Description-Behavior Mismatch

Medium
Confidence
90% confidence
Finding
The documented examples extend beyond the stated scope into profile modification, avatar changes, message deletion, and information retrieval. This inconsistency broadens the practical authority of the skill and can lead users or orchestrators to trigger more invasive actions than they would expect from a narrowly described group-admin tool.

Description-Behavior Mismatch

High
Confidence
99% confidence
Finding
The script explicitly advertises itself as a caller for arbitrary OneBot APIs, which exceeds the declared group-admin scope of the skill. In an agent setting, this creates a capability mismatch: callers may invoke unrelated or more sensitive bot actions than users and policy expect, undermining least privilege and enabling unauthorized operations.
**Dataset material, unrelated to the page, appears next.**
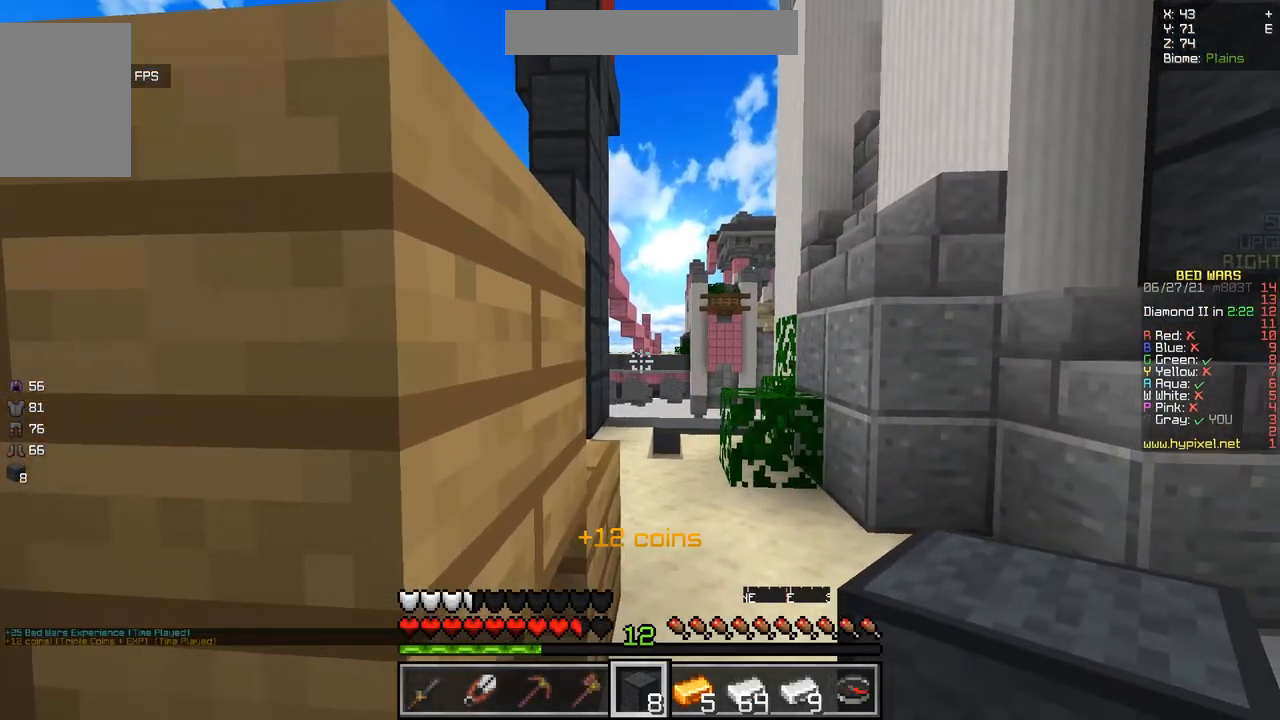
{"keys": [], "mouse": [], "events": [[67, "d", "down"], [251, "d", "up"], [284, "z", "down"], [484, "z", "up"]]}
Description-Behavior Mismatch

High
Confidence
99% confidence
Finding
The code takes any user-supplied action string and forwards it directly to the OneBot WebSocket endpoint without validation. This gives the skill a generic remote-control surface over the bot/API rather than a constrained group-management interface, allowing misuse for unintended actions if the connected OneBot implementation supports them.

Context-Inappropriate Capability

Medium
Confidence
96% confidence
Finding
The @/path/to/file syntax permits arbitrary local file reads and inserts the contents into API parameters, creating an exfiltration primitive. Because those parameters are later sent over the WebSocket connection, an attacker who can influence arguments can cause sensitive local files to be disclosed to the OneBot service or downstream recipients.

Intent-Code Divergence

Medium
Confidence
92% confidence
Finding
The documentation frames the tool as a generic 'any OneBot API' invoker, which contradicts the manifest's narrower group-admin purpose. In an agent ecosystem, misleading documentation increases the chance the skill will be used with broader privileges than intended and normalizes unsafe pass-through behavior.

Vague Triggers

Medium
Confidence
84% confidence
Finding
The trigger phrase `群管理` is overly broad and can match casual conversation or ambiguous requests, increasing the chance that this high-impact admin skill is selected when a safer or more specific skill should be used. In context, accidental invocation is especially risky because the skill can perform destructive group operations like kick, mute, and announcement changes.

Missing User Warnings

Medium
Confidence
80% confidence
Finding
The skill advertises multiple irreversible or disruptive operations—kicking users, muting, whole-group mute, and message deletion—without a prominent consolidated warning about side effects and required authorization. In this context, the lack of strong UX and policy warnings increases the chance of accidental misuse of privileged bot capabilities against group members or content.

Missing User Warnings

Medium
Confidence
90% confidence
Finding
This code reads arbitrary local file content and silently includes it in outbound API parameters, with no disclosure that local data will be transmitted. In the context of an agent skill, that combination materially increases the risk of stealthy data exfiltration from the host environment.

VirusTotal

59/59 vendors flagged this skill as clean.